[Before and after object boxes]
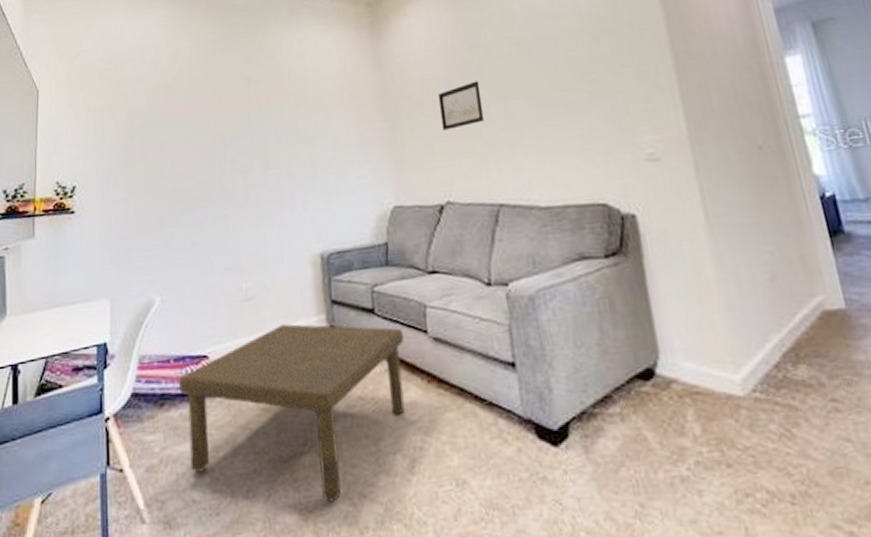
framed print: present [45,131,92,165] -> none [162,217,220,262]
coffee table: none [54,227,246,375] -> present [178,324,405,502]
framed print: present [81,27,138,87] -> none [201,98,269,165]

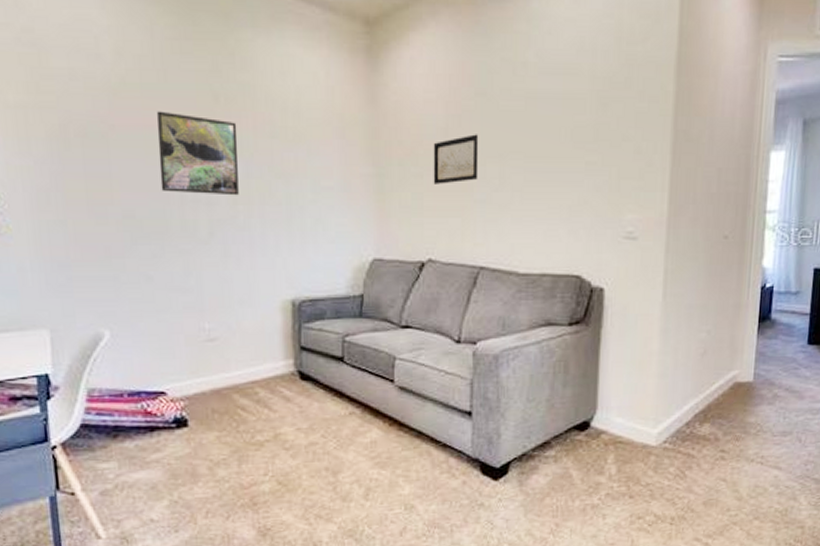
coffee table: present [178,324,405,502] -> none [133,367,370,522]
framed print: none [201,98,269,165] -> present [156,111,239,196]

[EXERCISE] A verbatim copy of the entries, stripped of pictures, should be produced.

[SOLUTION FOR THIS PROBLEM]
framed print: present [45,131,92,165] -> none [162,217,220,262]
coffee table: none [54,227,246,375] -> present [178,324,405,502]
framed print: present [81,27,138,87] -> none [201,98,269,165]

coffee table: present [178,324,405,502] -> none [133,367,370,522]
framed print: none [201,98,269,165] -> present [156,111,239,196]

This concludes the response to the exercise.